Imaginar, escribir, pintar para compartir nuestro “milímetro de universo” (Carmen Maqueo dixit) es una necesidad que viene desde las pinturas rupestres; a falta de un lenguaje articulado, los hombres relataron con dibujos lo que sus ojos veían: bisontes, peces, hombres en lucha. Con aquella voz de trueno que tenía, Ricardo Garibay insistió siempre en que la literatura no se enseña, ¡se contagia!. Desde que lo escuché voy por el mundo intentando contagiar mi necedad de escribir: un diario, memorias, sueños. Tanta gente me dice: “Si yo te contara...”. “No me lo cuentes, ¡escríbelo!”, respondo. Empuja un lápiz y comienza ya. No te preocupes por hacerlo bien, sólo cuenta y deja que el cuaderno arrope tus tristezas y tus deseos. Los pensamientos que te vienen a la mente, y tu fe en alguna forma de belleza. “Descríbalo todo con sinceridad humilde y serena”, recomienda Rilke a un joven poeta. Escriba y pasados los años, sus propias palabras le devolverán las pequeñas cosas de las que se ha conformado su vida.

Hace poco encontré en una vieja libreta de taquigrafía el relato de las comidas domingueras en la provinciana casa de mi abuela.
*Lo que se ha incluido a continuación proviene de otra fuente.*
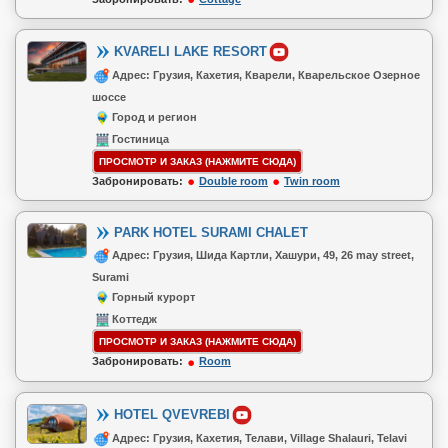
KVARELI LAKE RESORT
Адрес: Грузия, Кахетия, Кварели, Кварельское Озерное
шоссе
Город и регион
Гостиница
ПРОСМОТР И ЗАКАЗ (НАЖМИТЕ СЮДА)
Забронировать:
Double room
Twin room
PARK HOTEL SURAMI CHALET
Адрес: Грузия, Шида Картли, Хашури, 49, 26 may street,
Surami
Горный курорт
Коттедж
ПРОСМОТР И ЗАКАЗ (НАЖМИТЕ СЮДА)
Забронировать:
Room
HOTEL QVEVREBI
Адрес: Грузия, Кахетия, Телави, Village Shalauri, Telavi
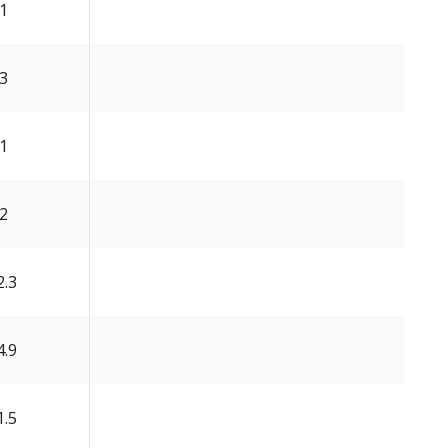
.1
.3
.1
.2
2.3
4.9
1.5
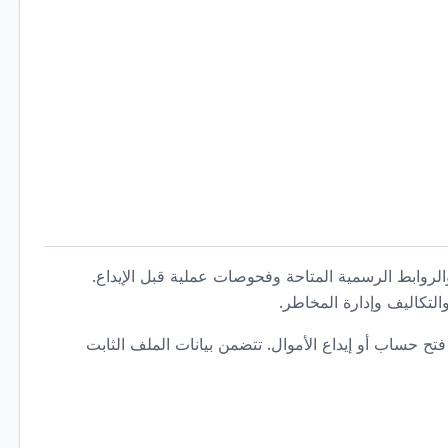
ف الوسيط المدرج والروابط الرسمية المتاحة وفحوصات عملية قبل الإيداع.
والتكاليف وإدارة المخاطر.
 حساب أو إيداع الأموال. تتضمن بيانات الملف الثابت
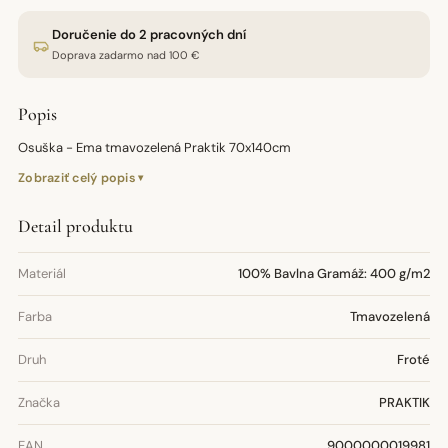
Doručenie do 2 pracovných dní
Doprava zadarmo nad 100 €
Popis
Osuška - Ema tmavozelená Praktik 70x140cm
Zobraziť celý popis
Detail produktu
Materiál
100% Bavlna Gramáž: 400 g/m2
Farba
Tmavozelená
Druh
Froté
Značka
PRAKTIK
EAN
9000000019981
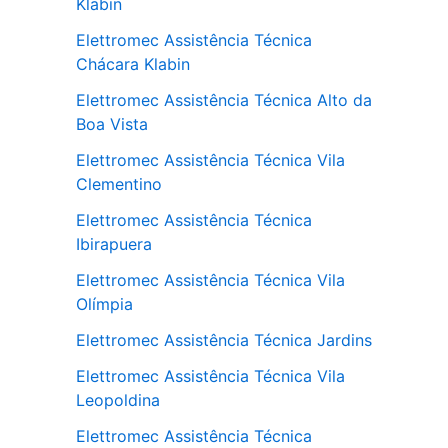
Klabin
Elettromec Assistência Técnica
Chácara Klabin
Elettromec Assistência Técnica Alto da
Boa Vista
Elettromec Assistência Técnica Vila
Clementino
Elettromec Assistência Técnica
Ibirapuera
Elettromec Assistência Técnica Vila
Olímpia
Elettromec Assistência Técnica Jardins
Elettromec Assistência Técnica Vila
Leopoldina
Elettromec Assistência Técnica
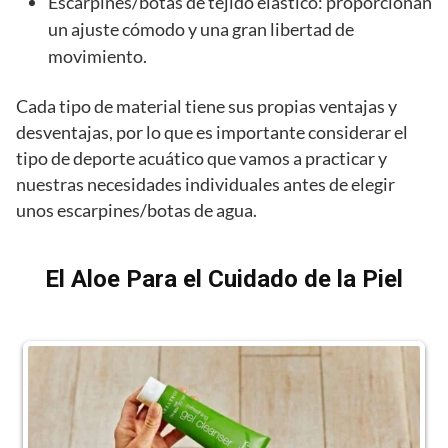
Escarpines/botas de tejido elástico: proporcionan
un ajuste cómodo y una gran libertad de
movimiento.
Cada tipo de material tiene sus propias ventajas y
desventajas, por lo que es importante considerar el
tipo de deporte acuático que vamos a practicar y
nuestras necesidades individuales antes de elegir
unos escarpines/botas de agua.
El Aloe Para el Cuidado de la Piel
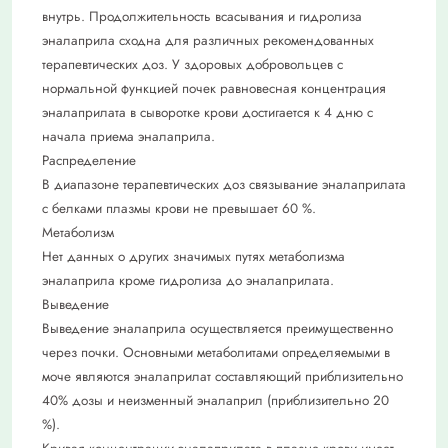
внутрь. Продолжительность всасывания и гидролиза
эналаприла сходна для различных рекомендованных
терапевтических доз. У здоровых добровольцев с
нормальной функцией почек равновесная концентрация
эналаприлата в сыворотке крови достигается к 4 дню с
начала приема эналаприла.
Распределение
В диапазоне терапевтических доз связывание эналаприлата
с белками плазмы крови не превышает 60 %.
Метаболизм
Нет данных о других значимых путях метаболизма
эналаприла кроме гидролиза до эналаприлата.
Выведение
Выведение эналаприла осуществляется преимущественно
через почки. Основными метаболитами определяемыми в
моче являются эналаприлат составляющий приблизительно
40% дозы и неизменный эналаприл (приблизительно 20
%).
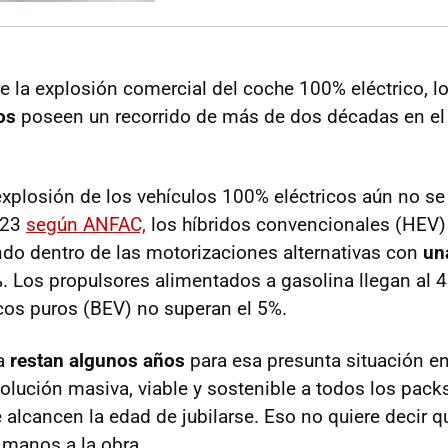
de la explosión comercial del coche 100% eléctrico, l
os
poseen un recorrido de más de dos décadas en el
plosión de los vehículos 100% eléctricos aún no se
023
según ANFAC,
los híbridos convencionales (HEV)
endo dentro de las motorizaciones alternativas con
un
%
. Los propulsores alimentados a gasolina llegan al 4
icos puros (BEV) no superan el 5%.
ía
restan algunos años
para esa presunta situación en
olución masiva, viable y sostenible a todos los pack
ue alcancen la edad de jubilarse. Eso no quiere decir
manos a la obra.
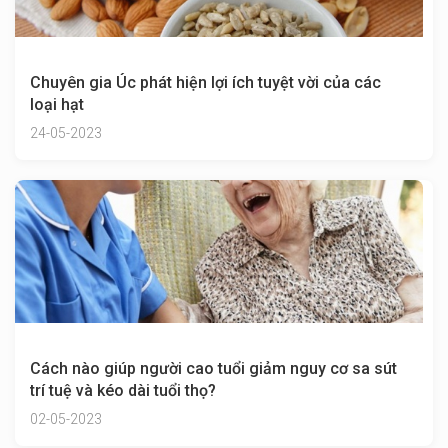
Chuyên gia Úc phát hiện lợi ích tuyệt vời của các
loại hạt
24-05-2023
Cách nào giúp người cao tuổi giảm nguy cơ sa sút
trí tuệ và kéo dài tuổi thọ?
02-05-2023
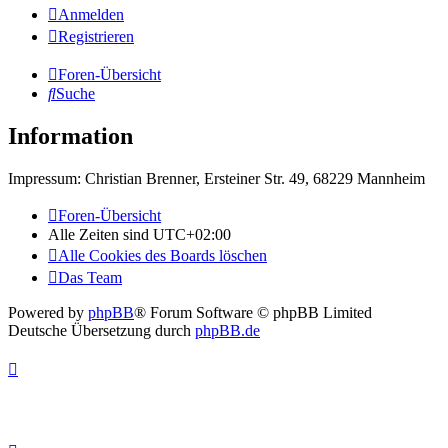
Anmelden
Registrieren
Foren-Übersicht
Suche
Information
Impressum: Christian Brenner, Ersteiner Str. 49, 68229 Mannheim
Foren-Übersicht
Alle Zeiten sind
UTC+02:00
Alle Cookies des Boards löschen
Das Team
Powered by
phpBB
® Forum Software © phpBB Limited
Deutsche Übersetzung durch
phpBB.de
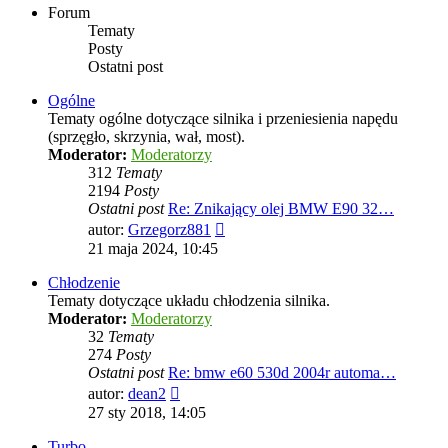
Forum
Tematy
Posty
Ostatni post
Ogólne
Tematy ogólne dotyczące silnika i przeniesienia napędu
(sprzęgło, skrzynia, wał, most).
Moderator:
Moderatorzy
312
Tematy
2194
Posty
Ostatni post
Re: Znikający olej BMW E90 32…
Wyświetl
autor:
Grzegorz881
najnowszy
21 maja 2024, 10:45
post
Chłodzenie
Tematy dotyczące układu chłodzenia silnika.
Moderator:
Moderatorzy
32
Tematy
274
Posty
Ostatni post
Re: bmw e60 530d 2004r automa…
Wyświetl
autor:
dean2
najnowszy
27 sty 2018, 14:05
post
Turbo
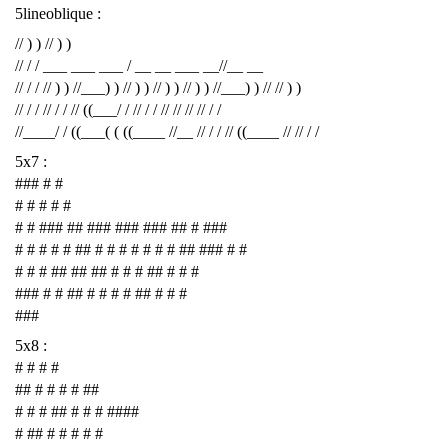
5lineoblique :
// ) ) // ) )
// / / ___ ___ ___ / __ __ ___ __//__ __
// / / // ) ) //___) ) // ) ) // ) ) // ) ) //___) ) // // ) )
// / / // / / // ((___/ / // / / // // // // / /
//____/ / ((___( ( ((____ //__ // / / // ((____ // // / /
5x7 :
### # #
# # # # #
# # ### ## ### ### ### ## # ###
# # # # # ## # # # # # # # ## ### # #
# # # ## ## ## # # # ## # # #
### # # ## # # # # ## # # #
###
5x8 :
# # # #
## # # # # ##
# # # ## # # # ####
# ## # # # # #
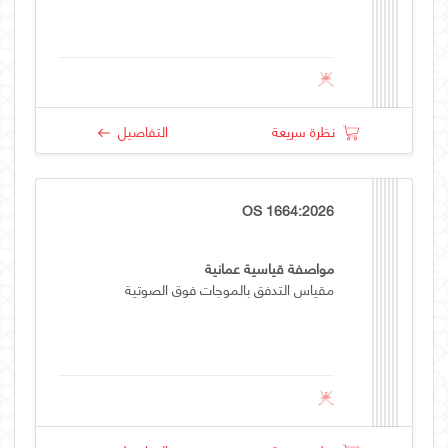
نظرة سريعة
التفاصيل
OS 1664:2026
مواصفة قياسية عمانية
مقياس التدفق بالموجات فوق الصوتية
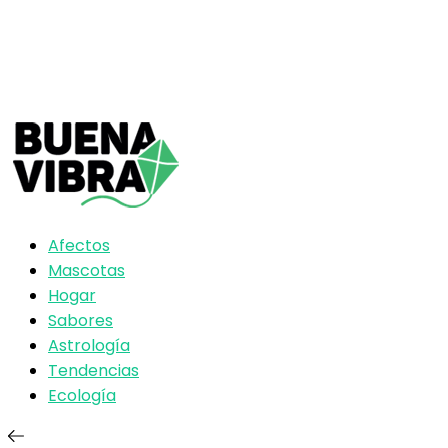
Afectos
Mascotas
Hogar
Sabores
Astrología
Tendencias
Ecología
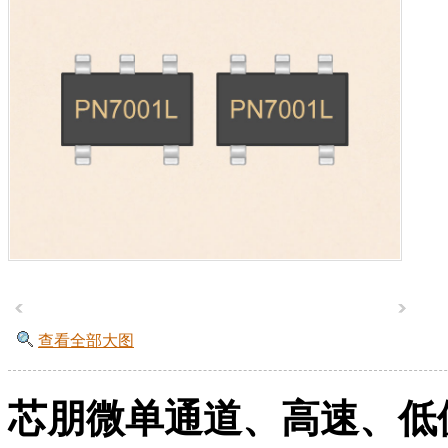
查看全部大图
芯朋微单通道、高速、低侧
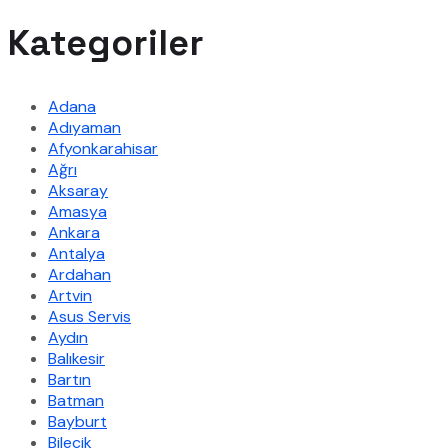
Kategoriler
Adana
Adıyaman
Afyonkarahisar
Ağrı
Aksaray
Amasya
Ankara
Antalya
Ardahan
Artvin
Asus Servis
Aydın
Balıkesir
Bartın
Batman
Bayburt
Bilecik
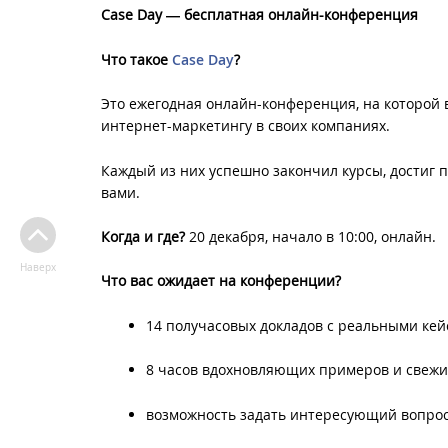
Сase Day
―
бесплатная онлайн-конференция
Что такое
Сase Day
?
Это ежегодная онлайн-конференция, на которой
интернет-маркетингу в своих компаниях.
Каждый из них успешно закончил курсы, достиг 
вами.
Когда и где?
20 декабря, начало в 10:00, онлайн.
Наверх
Что вас ожидает на конференции?
14 получасовых докладов с реальными ке
8 часов вдохновляющих примеров и свежи
возможность задать интересующий вопрос 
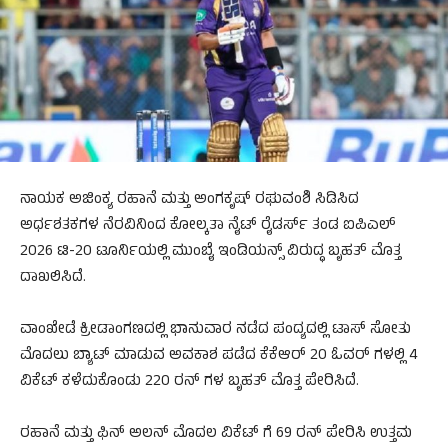
ನಾಯಕ ಅಜಿಂಕ್ಯ ರಹಾನೆ ಮತ್ತು ಅಂಗಕೃಷ್ ರಘುವಂಶಿ ಸಿಡಿಸಿದ
ಅರ್ಧಶತಕಗಳ ನೆರವಿನಿಂದ ಕೋಲ್ಕತಾ ನೈಟ್ ರೈಡರ್ಸ್ ತಂಡ ಐಪಿಎಲ್
2026 ಟಿ-20 ಟೂರ್ನಿಯಲ್ಲಿ ಮುಂಬೈ ಇಂಡಿಯನ್ಸ್ ವಿರುದ್ಧ ಬೃಹತ್ ಮೊತ್ತ
ದಾಖಲಿಸಿದೆ.
ವಾಂಖೇಡೆ ಕ್ರೀಡಾಂಗಣದಲ್ಲಿ ಭಾನುವಾರ ನಡೆದ ಪಂದ್ಯದಲ್ಲಿ ಟಾಸ್ ಸೋತು
ಮೊದಲು ಬ್ಯಾಟ್ ಮಾಡುವ ಅವಕಾಶ ಪಡೆದ ಕೆಕೆಆರ್ 20 ಓವರ್ ಗಳಲ್ಲಿ 4
ವಿಕೆಟ್ ಕಳೆದುಕೊಂಡು 220 ರನ್ ಗಳ ಬೃಹತ್ ಮೊತ್ತ ಪೇರಿಸಿದೆ.
ರಹಾನೆ ಮತ್ತು ಫಿನ್ ಅಲನ್ ಮೊದಲ ವಿಕೆಟ್ ಗೆ 69 ರನ್ ಪೇರಿಸಿ ಉತ್ತಮ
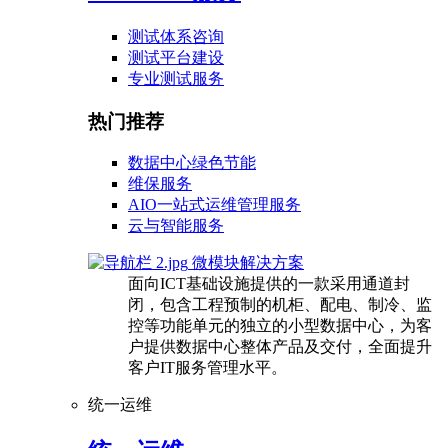
测试体系咨询
测试平台建设
专业测试服务
热门推荐
数据中心绿色节能
维保服务
AIO一站式运维管理服务
云与智能服务
微模块解决方案
面向ICT基础设施提供的一款采用通道封
闭，包含工程预制的机柜、配电、制冷、监
控等功能单元的独立的小型数据中心，为客
户提供数据中心整体产品及交付，全面提升
客户IT服务管理水平。
统一运维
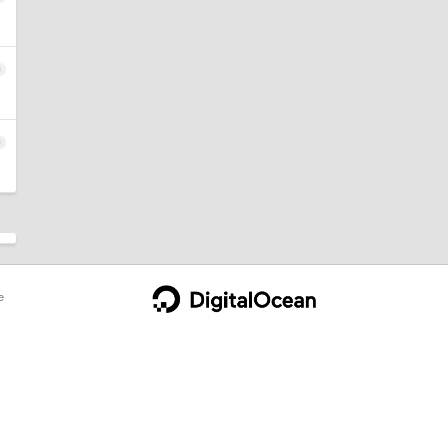
9
0
e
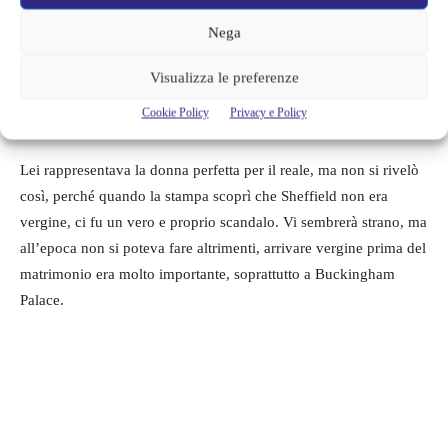
Nega
Visualizza le preferenze
LEGGI ANCHE->
Il Principe Carlo: purtroppo non c’è cura.
Cookie Policy
Privacy e Policy
La triste notizia
Lei rappresentava la donna perfetta per il reale, ma non si rivelò
così, perché quando la stampa scoprì che Sheffield non era
vergine, ci fu un vero e proprio scandalo. Vi sembrerà strano, ma
all’epoca non si poteva fare altrimenti, arrivare vergine prima del
matrimonio era molto importante, soprattutto a Buckingham
Palace.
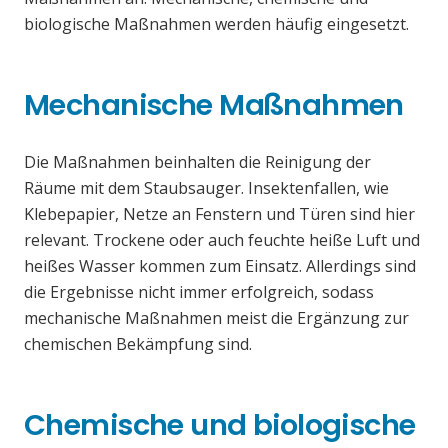
biologische Maßnahmen werden häufig eingesetzt.
Mechanische Maßnahmen
Die Maßnahmen beinhalten die Reinigung der
Räume mit dem Staubsauger. Insektenfallen, wie
Klebepapier, Netze an Fenstern und Türen sind hier
relevant. Trockene oder auch feuchte heiße Luft und
heißes Wasser kommen zum Einsatz. Allerdings sind
die Ergebnisse nicht immer erfolgreich, sodass
mechanische Maßnahmen meist die Ergänzung zur
chemischen Bekämpfung sind.
Chemische und biologische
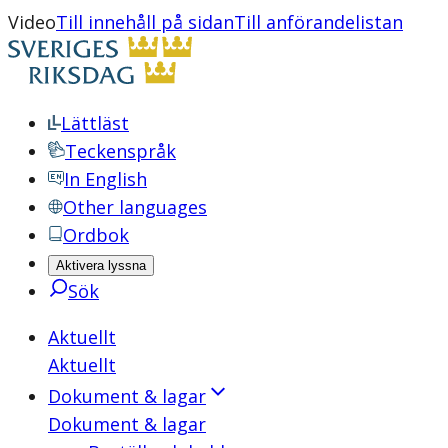
Video
Till innehåll på sidan
Till anförandelistan
Lättläst
Teckenspråk
In English
Other languages
Ordbok
Aktivera lyssna
Sök
Aktuellt
Aktuellt
Dokument & lagar
Dokument & lagar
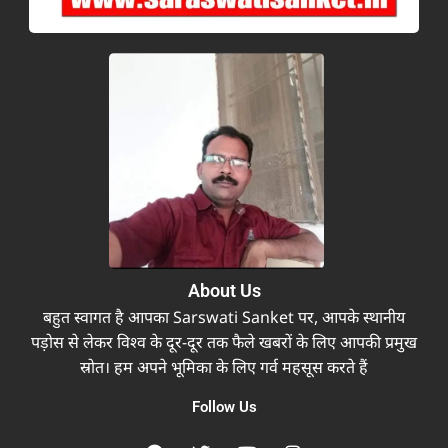
About Us
बहुत स्वागत है आपका Sarswati Sanket पर, आपके स्थानीय
पड़ोस से लेकर विश्व के दूर-दूर तक फैले खबरों के लिए आपकी प्रमुख
स्रोत। हम अपने भूमिका के लिए गर्व महसूस करते हैं
Follow Us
Alrededor de la mesa y con nuestros mejores modales, platicábamos, discutíamos y con más frecuencia de la que hubiéramos querido, peleábamos los chiquillos, pero también los adultos, porque mi familia, a veces, resulta reconfortante, y en ocasiones devastadora. Los padres y los hermanos que forman el nido donde nace el alma y se fortalece para asumir la libertad no son siempre tan queribles como nos han enseñado a creer. Con abuelos, tíos, primos, compartimos momentos felices, pero también grandes tragedias. Mundos aparte, el otro es un misterio y casi nunca es lo que quisiéramos que fuera.

Esas relaciones son fuente inagotable de historias y anécdotas como la que rescato ahora, extraída de una vieja libreta, y en la que cuento a trompicones la ocasión en que tuvimos el honor de que el Arzobispo de Veracruz aceptara la invitación de mi abuela. El programa incluía una misa familiar en la pequeña capilla y luego la comida, cuyo plato fuerte fue el bacalao favorito de Monseñor. Margara, la vieja cocinera preparó los 'huevitos de fraile' y a mí se me concedió el honor de llenar las azucareras que se pondrían en la mesa para cerrar el festejo con un lujoso café de Córdoba. La comida transcurrió con el beneplácito del honorable invitado hasta el momento en que, saboreando el postre a ojos cerrados, preguntó: “¿Qué es está delicia?”. No fue necesario responder, inesperadamente el invitado empujó su silla hacia atrás y salió corriendo hacia el baño a vomitar. Segundos después, casi todos los comensales lo imitaron. En las pesquisas se descubrió que yo, que a los trece años no distinguía una costra de la ostra, había llenado las azucareras con carbonato.

Ahora que el otoño comienza a apersonarse, qué mejor que arroparnos en casita y empezar a escribir ese cuento que desde hace tanto tiempo nos ronda en la cabeza.